I total agree with you. Michael's point is a simple one, science doesn't always look at the entire situation of a new discovery. They look at things with a very narrow mind. This is also different then a zoo, because we have known about animals that are in zoos for almost as long there have been humans. But dinosaurs, we only know about them from the point of millions of years after they are dead. An example in the book of this is the dinosaur *Dilophosaur* was poisonous, but they did close to nothing to affectivelly solve this. Animals in todays zoos aren't as strong or as big as the ones in Jurassic Park, mainly, dinosaurs. Our materials can't hold anything that is moving 30 mph that weighs 30-40 tons.
Also, that person that wrote in about Crichton getting bashed to death because he thinks "the wheel is evil," well I think his analogies are so poor that I didn't even bother to look for his name. Michael Crichton didn't say that we shouldn't make scientific discoveries, but to throghly research them. Oh, by the way, a caveman didn't invent the wheel, try the summerians.

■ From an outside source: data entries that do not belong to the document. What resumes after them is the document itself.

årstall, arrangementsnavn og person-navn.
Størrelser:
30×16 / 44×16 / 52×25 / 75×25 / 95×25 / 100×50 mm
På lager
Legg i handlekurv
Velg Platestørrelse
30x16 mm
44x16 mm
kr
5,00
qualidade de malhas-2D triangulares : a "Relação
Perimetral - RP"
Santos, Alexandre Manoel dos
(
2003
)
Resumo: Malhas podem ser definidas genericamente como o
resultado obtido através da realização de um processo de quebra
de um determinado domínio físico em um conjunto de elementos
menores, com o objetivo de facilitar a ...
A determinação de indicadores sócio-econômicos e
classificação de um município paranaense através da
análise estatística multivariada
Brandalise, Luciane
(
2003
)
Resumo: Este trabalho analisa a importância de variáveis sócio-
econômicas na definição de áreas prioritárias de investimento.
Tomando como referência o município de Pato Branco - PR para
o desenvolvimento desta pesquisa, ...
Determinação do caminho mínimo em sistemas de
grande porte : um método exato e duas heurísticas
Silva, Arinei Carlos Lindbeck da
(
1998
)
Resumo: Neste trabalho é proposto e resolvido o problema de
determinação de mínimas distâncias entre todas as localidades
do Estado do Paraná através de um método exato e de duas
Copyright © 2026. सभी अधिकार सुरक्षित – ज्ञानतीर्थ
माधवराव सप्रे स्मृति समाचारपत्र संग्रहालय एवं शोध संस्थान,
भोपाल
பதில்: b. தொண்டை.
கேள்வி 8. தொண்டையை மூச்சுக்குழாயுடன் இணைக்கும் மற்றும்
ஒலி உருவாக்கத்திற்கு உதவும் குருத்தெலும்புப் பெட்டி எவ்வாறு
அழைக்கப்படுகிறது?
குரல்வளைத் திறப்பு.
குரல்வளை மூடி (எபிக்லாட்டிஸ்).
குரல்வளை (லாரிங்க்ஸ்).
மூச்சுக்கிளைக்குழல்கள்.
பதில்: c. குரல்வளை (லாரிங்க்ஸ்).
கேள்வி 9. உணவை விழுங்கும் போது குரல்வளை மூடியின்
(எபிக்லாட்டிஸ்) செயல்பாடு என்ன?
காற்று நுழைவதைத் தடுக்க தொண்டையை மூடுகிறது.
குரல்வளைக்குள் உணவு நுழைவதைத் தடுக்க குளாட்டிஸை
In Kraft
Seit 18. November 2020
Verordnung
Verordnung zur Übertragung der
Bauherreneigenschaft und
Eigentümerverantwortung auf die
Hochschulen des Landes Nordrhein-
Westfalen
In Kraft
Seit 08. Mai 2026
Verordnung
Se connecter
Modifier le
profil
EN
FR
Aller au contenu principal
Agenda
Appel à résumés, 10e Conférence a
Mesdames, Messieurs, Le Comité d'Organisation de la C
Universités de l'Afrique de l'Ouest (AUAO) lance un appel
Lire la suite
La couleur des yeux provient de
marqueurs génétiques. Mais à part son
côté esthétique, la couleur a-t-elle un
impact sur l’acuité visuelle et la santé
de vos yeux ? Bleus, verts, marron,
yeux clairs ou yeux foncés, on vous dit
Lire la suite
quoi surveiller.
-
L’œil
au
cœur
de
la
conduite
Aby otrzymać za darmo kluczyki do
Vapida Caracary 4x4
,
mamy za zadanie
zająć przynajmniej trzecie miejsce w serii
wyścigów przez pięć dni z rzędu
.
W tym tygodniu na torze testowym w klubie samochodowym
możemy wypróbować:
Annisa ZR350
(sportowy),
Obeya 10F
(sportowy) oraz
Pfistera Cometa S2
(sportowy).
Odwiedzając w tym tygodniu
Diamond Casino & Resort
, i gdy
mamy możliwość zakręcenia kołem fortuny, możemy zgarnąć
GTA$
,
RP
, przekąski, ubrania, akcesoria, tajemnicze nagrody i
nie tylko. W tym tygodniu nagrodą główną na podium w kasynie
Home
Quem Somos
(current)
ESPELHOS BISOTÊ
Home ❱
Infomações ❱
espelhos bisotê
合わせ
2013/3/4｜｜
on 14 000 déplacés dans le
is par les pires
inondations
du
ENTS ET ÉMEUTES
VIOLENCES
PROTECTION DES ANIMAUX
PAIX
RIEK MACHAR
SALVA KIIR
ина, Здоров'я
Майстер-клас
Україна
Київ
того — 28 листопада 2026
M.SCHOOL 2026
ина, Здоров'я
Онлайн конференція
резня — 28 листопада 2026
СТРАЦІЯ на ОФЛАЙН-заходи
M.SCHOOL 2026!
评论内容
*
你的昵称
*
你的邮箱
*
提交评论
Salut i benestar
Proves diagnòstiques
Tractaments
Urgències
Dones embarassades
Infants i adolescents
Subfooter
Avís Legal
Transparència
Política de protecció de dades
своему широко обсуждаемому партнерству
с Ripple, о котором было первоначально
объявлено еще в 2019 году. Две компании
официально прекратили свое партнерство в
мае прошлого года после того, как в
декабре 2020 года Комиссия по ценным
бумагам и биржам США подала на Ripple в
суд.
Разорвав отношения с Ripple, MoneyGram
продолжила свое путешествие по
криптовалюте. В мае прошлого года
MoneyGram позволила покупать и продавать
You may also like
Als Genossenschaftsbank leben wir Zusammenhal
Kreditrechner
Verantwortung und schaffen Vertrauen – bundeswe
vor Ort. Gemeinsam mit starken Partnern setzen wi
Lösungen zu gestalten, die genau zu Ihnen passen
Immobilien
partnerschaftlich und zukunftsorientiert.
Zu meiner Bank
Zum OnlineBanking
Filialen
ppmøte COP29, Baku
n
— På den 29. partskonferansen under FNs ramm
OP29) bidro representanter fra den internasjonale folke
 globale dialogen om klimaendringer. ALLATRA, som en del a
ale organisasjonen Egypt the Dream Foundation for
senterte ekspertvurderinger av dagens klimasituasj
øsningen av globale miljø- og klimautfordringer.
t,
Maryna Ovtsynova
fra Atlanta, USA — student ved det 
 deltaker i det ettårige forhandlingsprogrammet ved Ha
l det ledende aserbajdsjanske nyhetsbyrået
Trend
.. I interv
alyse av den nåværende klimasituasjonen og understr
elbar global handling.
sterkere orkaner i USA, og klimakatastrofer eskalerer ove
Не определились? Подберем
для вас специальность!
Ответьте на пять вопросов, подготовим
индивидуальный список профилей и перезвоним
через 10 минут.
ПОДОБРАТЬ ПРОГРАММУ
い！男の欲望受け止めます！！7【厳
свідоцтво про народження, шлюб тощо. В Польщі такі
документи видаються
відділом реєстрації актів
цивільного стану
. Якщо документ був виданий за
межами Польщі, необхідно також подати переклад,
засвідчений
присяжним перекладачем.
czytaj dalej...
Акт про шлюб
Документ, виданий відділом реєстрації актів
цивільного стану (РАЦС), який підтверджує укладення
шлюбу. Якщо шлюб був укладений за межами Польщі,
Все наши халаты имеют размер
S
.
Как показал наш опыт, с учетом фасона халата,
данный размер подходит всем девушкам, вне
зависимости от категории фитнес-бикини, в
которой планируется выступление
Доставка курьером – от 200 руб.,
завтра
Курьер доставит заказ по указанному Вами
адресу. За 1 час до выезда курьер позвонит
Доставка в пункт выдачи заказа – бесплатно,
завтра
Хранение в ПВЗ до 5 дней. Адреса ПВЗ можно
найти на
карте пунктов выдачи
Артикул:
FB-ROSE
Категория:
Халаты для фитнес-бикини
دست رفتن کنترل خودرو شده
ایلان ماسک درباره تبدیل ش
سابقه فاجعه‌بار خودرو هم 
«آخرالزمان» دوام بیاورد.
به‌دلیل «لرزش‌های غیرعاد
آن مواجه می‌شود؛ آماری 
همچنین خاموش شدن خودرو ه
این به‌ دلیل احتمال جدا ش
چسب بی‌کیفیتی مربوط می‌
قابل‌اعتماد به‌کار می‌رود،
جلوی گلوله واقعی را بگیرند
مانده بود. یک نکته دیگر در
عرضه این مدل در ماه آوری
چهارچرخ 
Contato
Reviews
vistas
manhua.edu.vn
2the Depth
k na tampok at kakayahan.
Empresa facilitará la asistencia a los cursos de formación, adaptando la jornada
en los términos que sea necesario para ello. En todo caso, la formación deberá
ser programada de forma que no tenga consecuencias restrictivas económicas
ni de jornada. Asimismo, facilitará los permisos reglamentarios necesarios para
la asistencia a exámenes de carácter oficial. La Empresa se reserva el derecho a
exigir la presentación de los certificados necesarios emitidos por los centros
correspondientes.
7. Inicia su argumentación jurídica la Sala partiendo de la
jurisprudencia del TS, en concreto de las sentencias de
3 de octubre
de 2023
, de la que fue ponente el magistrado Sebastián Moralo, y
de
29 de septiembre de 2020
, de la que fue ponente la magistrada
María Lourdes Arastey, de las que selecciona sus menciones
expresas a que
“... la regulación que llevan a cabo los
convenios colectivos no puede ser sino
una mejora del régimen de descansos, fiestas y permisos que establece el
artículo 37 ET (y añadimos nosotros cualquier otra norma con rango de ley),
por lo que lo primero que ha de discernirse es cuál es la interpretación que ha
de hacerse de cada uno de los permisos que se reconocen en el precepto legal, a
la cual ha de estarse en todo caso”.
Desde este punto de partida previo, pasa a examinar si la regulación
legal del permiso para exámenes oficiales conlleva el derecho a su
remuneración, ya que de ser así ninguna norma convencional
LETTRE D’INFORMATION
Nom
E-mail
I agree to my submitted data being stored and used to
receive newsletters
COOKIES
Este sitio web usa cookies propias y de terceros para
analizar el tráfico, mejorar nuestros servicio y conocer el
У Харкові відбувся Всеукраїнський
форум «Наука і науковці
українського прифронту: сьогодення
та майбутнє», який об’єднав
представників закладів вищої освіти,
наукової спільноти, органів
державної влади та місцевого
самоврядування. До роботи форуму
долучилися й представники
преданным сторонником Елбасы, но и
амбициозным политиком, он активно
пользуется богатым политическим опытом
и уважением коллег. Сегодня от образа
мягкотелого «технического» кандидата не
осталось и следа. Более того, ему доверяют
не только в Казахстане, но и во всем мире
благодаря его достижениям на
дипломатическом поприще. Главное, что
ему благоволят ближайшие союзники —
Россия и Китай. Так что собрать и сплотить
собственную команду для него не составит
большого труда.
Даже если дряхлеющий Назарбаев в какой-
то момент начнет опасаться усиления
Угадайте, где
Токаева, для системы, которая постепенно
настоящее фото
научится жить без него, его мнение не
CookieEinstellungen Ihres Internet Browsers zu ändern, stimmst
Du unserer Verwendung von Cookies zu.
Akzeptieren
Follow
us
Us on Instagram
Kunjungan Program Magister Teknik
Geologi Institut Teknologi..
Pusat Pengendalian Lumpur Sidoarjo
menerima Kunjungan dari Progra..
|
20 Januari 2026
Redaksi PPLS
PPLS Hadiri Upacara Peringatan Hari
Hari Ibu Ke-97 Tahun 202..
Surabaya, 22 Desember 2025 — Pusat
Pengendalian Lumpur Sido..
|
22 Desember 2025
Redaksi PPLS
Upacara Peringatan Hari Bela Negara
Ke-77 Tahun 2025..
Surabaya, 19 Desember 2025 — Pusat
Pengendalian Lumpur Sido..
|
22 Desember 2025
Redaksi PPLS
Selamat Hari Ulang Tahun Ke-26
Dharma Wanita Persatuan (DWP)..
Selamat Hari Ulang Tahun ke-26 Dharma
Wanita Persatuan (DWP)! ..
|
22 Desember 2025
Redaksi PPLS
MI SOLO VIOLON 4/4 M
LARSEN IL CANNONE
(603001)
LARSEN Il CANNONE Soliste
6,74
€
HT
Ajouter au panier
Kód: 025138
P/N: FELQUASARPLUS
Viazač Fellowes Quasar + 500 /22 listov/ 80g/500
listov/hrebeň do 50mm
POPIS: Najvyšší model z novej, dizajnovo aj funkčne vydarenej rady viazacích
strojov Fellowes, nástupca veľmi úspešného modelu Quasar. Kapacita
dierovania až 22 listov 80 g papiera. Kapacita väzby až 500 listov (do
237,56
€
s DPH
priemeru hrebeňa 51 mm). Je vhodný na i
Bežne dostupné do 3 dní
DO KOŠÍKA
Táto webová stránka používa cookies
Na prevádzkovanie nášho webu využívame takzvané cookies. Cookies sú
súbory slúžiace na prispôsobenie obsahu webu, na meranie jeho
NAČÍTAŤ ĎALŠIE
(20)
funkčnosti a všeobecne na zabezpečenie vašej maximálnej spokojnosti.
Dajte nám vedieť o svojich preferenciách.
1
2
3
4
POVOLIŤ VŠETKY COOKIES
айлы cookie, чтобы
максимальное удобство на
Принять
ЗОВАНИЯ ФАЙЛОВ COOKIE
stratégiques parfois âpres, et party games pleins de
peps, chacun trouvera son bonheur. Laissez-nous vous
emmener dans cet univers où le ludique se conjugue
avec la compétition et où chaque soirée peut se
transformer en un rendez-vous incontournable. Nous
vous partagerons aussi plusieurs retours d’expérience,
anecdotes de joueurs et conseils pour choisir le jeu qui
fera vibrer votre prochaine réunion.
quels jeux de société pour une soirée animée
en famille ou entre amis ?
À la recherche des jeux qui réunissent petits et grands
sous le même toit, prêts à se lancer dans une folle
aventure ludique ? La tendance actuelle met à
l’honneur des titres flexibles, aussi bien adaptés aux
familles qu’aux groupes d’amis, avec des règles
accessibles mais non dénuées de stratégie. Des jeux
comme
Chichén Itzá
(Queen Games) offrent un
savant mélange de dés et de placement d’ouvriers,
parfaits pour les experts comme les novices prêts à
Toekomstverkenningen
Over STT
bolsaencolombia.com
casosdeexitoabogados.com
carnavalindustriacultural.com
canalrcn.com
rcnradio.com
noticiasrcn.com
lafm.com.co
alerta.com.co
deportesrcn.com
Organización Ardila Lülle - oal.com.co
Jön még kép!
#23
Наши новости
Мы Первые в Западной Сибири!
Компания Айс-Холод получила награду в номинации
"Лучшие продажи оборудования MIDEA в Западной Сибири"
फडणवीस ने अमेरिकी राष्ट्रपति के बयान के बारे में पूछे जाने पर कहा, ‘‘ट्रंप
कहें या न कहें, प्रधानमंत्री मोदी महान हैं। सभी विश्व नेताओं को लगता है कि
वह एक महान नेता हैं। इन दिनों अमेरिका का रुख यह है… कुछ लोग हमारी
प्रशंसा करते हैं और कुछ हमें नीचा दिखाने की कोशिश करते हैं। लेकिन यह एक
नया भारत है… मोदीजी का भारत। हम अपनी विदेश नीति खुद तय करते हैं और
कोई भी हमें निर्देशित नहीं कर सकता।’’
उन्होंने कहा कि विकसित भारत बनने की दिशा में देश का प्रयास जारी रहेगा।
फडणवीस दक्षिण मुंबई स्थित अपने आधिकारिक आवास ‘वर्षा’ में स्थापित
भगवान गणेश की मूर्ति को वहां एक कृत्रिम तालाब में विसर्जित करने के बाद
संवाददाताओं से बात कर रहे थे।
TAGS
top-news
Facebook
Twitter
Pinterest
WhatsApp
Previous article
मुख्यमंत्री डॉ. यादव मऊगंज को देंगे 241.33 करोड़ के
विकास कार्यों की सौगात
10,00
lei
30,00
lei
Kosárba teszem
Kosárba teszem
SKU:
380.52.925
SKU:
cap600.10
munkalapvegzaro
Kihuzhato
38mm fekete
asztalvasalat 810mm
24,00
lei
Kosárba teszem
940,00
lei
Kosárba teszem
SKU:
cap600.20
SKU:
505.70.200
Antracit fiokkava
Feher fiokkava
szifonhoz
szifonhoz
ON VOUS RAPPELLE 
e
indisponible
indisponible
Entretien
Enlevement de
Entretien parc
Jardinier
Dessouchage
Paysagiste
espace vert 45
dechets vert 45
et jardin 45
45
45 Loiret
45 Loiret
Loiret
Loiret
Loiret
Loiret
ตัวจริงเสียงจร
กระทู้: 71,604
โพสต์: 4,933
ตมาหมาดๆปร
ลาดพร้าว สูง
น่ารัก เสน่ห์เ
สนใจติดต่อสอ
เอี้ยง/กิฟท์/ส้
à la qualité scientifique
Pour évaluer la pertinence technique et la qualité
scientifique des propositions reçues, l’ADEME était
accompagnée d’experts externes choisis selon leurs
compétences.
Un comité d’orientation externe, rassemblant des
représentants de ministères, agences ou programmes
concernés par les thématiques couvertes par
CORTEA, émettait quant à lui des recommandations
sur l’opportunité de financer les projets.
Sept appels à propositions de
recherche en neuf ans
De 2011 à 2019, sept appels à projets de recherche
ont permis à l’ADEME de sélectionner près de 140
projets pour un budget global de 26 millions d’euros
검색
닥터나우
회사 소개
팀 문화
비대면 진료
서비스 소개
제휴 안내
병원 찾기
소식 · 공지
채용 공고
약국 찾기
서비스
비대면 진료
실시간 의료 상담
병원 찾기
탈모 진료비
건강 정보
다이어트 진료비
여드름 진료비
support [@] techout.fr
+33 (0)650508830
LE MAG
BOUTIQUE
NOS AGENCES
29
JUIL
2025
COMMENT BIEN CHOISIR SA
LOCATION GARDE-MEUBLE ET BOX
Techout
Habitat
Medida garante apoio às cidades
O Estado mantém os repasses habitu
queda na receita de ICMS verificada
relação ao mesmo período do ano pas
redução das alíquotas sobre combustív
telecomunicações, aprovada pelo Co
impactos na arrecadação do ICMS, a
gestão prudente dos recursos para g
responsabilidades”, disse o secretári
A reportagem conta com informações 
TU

I think most of the people who wrote in saying that this doesn't make sense only saw the movie, or didn't take the book in throghly. His message is out very open and is easy to understand.
This is a good book, and his science may be off, but it is fiction and he acknowledged this in the back of the book. I think most of you should reread Jurassic Park and then post a reply at my E-mail. huffed@hotmail.com
Well, yes, a chaotic sytem is one that shows sensitivity to initial conditions by definition. But you’re right, I should’ve made it more clear that that’s what I was talking about.
astorian *you cracked me right up with that post, my man.
My objection to Crichton is his use of chaos theory to make the unpredictable predictable.
Fairly simple linear systems that have God-awful-unsolvable solutions are relatively common. You can usually get short-term numerical solutions to any of these. The problem is a long-term solution to any problem that has a sensitivity to initial conditions.
My beef with Ian Malcolm is predicting that the park was going to fail. If he was really appreciative of chaos theory I think he would have said, “I have no idea what is going to happen here.”
Exactly! The behaviour of an out-of-control aircraft is chaotic. But if you try to evaluate the behavior of an aircraft on auto-pilot, you use control theory. This will tell you if the system is stable or not. A stable system will compensate for differences in initial condition or external interferences. If a system turns out to be unstable, you can’t blame chaos theory - you blame the engineer who failed to design a stable system, or blame external conditions that the system wasn’t designed to handle.